In 2016, Coachella Valley residents voted to approve a $577.8 million bond fund for COD to build and improve campus sites across the valley. Campaign flyers suggested the college would use the bulk of the money to build a state-of-the-art hospitality campus in Palm Springs.

Before he retired as COD superintendent/president in early 2021, Joel Kinnamon urged the college to build a full-service hotel on the lot where students could gain work experience. Kinnamon was elected to the board of trustees in November.

Schematic designs for plans drawn under Kinnamon’s administration were at least 50% complete by November 2020, according to a $4.2 million contract between the school and the San Francisco-based architectural firm WRNS Studio.

When COD Superintendent/President Martha Garcia took office, she called for a review of plans related to this campus and the proposed automotive center in Cathedral City. She argued that the college needed to review costs, workplace needs and other data in light of the COVID-19 pandemic, and the college severed ties with its lead hospitality industry consultant.

But by August 2022, WRNS Studio and COD announced they would be moving forward with new designs for the site with input from a citizens advisory group made of residents and public officials around the valley.

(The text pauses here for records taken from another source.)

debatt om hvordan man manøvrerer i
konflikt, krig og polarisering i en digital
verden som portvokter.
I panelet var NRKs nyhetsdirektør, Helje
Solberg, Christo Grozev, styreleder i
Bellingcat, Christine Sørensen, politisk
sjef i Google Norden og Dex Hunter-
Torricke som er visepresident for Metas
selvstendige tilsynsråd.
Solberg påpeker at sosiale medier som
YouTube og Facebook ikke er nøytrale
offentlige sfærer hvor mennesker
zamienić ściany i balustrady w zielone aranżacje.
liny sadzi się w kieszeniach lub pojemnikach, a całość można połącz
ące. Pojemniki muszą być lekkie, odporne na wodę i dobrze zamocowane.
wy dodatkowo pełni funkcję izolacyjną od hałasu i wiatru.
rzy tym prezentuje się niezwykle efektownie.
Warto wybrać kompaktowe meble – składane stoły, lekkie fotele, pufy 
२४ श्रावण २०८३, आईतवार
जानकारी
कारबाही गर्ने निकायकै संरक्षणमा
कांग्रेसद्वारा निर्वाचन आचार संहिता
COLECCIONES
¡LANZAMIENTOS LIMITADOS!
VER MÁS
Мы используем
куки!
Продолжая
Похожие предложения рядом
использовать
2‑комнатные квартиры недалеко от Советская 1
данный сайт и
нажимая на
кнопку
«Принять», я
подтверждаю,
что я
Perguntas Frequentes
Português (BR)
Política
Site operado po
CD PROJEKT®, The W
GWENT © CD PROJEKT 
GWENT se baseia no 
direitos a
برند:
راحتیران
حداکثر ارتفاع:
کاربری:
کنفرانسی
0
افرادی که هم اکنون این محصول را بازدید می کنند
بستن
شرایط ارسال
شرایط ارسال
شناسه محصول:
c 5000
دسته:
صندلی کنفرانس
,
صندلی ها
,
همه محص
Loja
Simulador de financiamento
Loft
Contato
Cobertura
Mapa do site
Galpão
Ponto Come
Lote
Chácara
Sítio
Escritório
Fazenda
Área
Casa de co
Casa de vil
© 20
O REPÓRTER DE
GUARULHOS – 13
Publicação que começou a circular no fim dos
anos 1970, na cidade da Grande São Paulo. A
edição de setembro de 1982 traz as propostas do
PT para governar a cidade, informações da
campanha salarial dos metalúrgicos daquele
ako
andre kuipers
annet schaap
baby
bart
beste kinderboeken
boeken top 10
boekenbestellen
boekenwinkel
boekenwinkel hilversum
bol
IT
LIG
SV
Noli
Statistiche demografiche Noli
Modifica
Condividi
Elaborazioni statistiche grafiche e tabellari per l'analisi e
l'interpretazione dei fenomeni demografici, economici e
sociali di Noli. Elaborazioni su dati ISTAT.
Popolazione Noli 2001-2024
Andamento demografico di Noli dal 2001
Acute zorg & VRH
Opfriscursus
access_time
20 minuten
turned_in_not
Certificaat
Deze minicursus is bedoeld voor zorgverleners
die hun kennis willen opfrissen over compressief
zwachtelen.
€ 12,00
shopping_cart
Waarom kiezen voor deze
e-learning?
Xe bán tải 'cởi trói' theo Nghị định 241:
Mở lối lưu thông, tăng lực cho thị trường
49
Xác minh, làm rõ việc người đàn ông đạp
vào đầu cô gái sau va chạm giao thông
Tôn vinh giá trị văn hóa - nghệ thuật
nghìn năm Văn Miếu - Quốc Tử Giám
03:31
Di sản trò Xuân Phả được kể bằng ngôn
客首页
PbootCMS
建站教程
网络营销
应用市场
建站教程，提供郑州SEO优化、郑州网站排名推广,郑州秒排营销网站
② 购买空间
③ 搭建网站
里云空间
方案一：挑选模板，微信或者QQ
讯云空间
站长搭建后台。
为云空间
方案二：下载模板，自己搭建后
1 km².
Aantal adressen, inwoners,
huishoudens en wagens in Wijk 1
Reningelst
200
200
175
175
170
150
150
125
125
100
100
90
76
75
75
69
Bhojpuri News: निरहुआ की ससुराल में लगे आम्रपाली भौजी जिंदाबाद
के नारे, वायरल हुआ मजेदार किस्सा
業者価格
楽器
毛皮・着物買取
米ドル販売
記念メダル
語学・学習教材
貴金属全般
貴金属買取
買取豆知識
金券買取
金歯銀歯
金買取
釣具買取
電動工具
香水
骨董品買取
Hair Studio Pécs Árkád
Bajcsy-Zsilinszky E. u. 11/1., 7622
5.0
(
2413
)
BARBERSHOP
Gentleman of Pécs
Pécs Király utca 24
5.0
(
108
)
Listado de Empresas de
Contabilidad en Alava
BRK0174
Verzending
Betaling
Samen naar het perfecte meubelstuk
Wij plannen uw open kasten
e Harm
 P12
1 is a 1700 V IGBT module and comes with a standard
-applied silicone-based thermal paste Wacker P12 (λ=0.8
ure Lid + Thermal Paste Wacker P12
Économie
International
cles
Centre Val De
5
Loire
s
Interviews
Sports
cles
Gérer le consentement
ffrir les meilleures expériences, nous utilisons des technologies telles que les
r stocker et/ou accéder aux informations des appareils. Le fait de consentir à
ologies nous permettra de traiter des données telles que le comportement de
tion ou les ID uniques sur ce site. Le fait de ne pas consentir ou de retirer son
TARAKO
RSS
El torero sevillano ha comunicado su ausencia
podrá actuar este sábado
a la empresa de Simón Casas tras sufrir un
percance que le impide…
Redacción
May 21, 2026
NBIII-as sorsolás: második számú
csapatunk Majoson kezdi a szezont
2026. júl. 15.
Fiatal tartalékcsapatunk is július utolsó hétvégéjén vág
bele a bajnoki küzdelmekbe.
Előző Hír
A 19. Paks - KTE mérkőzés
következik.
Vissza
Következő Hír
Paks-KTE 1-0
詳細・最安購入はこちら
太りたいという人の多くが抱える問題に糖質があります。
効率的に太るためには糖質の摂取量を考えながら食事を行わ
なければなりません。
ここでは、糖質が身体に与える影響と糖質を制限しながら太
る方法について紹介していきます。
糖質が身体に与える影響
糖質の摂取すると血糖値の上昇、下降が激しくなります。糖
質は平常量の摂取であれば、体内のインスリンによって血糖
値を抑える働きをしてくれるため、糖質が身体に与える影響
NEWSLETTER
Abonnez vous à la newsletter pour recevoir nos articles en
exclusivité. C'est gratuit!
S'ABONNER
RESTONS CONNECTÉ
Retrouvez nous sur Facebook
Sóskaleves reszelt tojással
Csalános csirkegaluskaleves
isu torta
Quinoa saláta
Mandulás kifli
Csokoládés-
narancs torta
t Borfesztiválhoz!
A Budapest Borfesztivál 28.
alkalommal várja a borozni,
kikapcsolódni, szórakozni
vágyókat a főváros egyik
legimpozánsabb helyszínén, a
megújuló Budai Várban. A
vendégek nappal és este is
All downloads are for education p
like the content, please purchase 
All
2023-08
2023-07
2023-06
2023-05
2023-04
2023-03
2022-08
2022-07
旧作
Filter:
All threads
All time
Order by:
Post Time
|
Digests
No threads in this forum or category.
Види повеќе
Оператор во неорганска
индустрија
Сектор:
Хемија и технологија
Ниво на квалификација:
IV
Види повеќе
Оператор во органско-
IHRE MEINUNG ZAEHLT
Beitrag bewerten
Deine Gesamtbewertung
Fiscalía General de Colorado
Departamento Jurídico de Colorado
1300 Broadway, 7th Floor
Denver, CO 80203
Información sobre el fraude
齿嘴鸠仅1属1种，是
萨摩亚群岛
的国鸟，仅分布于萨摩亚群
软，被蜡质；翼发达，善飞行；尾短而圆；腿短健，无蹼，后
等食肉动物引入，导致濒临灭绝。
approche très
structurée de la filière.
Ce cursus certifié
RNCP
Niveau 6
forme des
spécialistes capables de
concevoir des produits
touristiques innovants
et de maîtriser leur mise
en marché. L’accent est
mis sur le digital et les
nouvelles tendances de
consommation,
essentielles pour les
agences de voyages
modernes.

A month later, Visit Greater Palm Springs softened its stance on a learning hotel when an independent hospitality study that it had commissioned recommended COD should not build a hotel.

A week after that study was published, COD released its own independent feasibility study that similarly did not recommend a hotel. That study, which included enrollment projections over the next five years, warned COD that it would struggle to fund the projected $1.5 million annual operating costs for even a downsized campus.

Although the new plans show no hotel, they do have mock hotel features like a suite and a reception area for training.

Thursday could mark the first meeting during which plans for the campus are discussed at length with Kinnamon on the board. Kinnamon defeated former trustee Aurora Wilson in November built largely around the theme “Get COD Back on Track.”